Though recent research has given hope to the anti-malaria cause, the deadly disease still claims more than half a million lives each year. A study led by researchers at St Jude Children's Research Hospital in Memphis suggests that a certain compound results in the body's immune system treating malaria-infected cells the same way it does aging red blood cells, leading to the parasite becoming undetectable in mice within 48 hours.

The researchers discovered that by targeting a specific protein in the malaria parasite known as ATP4, they could affect change in the infected red blood cells. The reason for this is ATP4 has the important function of regulating the parasite's sodium balance.

Using a compound called (+)-SJ733, which has been established as an anti-malarial drug candidate in previous research, the scientists were able to inhibit the activity of ATP4. This caused infected cells to shrink, become more rigid and change in shape, all characteristics of aging red blood cells.

These symptoms led the body's immune system to identify the cells for destruction, while leaving the healthy cells untouched. In mice, the (+)-SJ733 compound killed off 80 percent of malaria parasites within 24 hours, while after 48 hours it was undetectable.

"These results indicate that SJ733 and other compounds that act in a similar fashion are highly attractive additions to the global malaria eradication campaign, which would mean so much for the world's children, who are central to the mission of St. Jude," says R. Kiplin Guy, Ph.D. and chair of the St. Jude Department of Chemical Biology and Therapeutics.
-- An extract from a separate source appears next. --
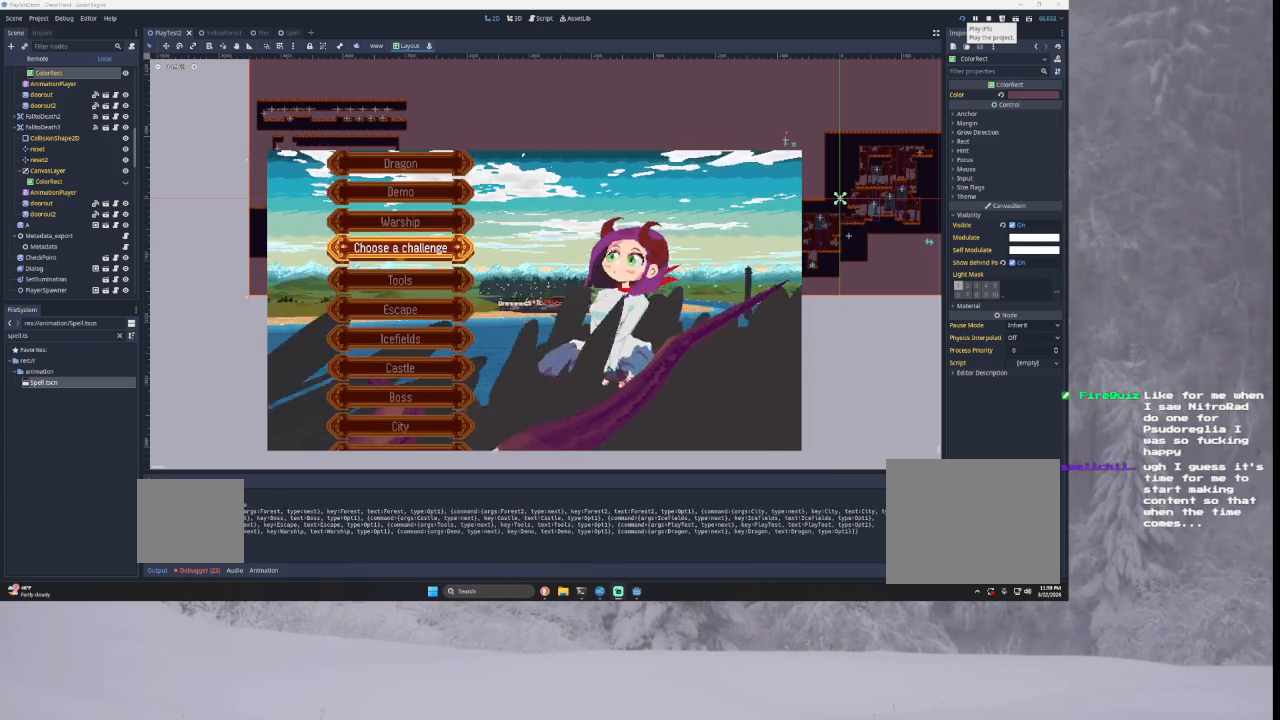
{"buttons": [], "left_stick": "center", "right_stick": "center", "events": [[133, "SQUARE", "down"], [300, "SQUARE", "up"], [367, "left_stick", "up"], [467, "left_stick", "center"]]}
The team's work also incorporated the study of another set of antimalarial compounds called spiroindolones. The drugs include NITD246, a compound that has been tested for anti-malaria properties in clinical trials and also focuses on impacting activity of the ATP4 protein. The researchers observed that these drugs had the same effect as (+)-SJ733 on the infected red blood cells.

The findings of the study also indicate that compounds such as these could hinder the development of drug-resistant malaria strains, a factor the researchers say has damaged previous efforts to tackle malaria.

Plans are now in place to test (+)-SJ733 in human trials.

The team's findings were published in the Proceedings of the National Academy of Sciences (PNAS).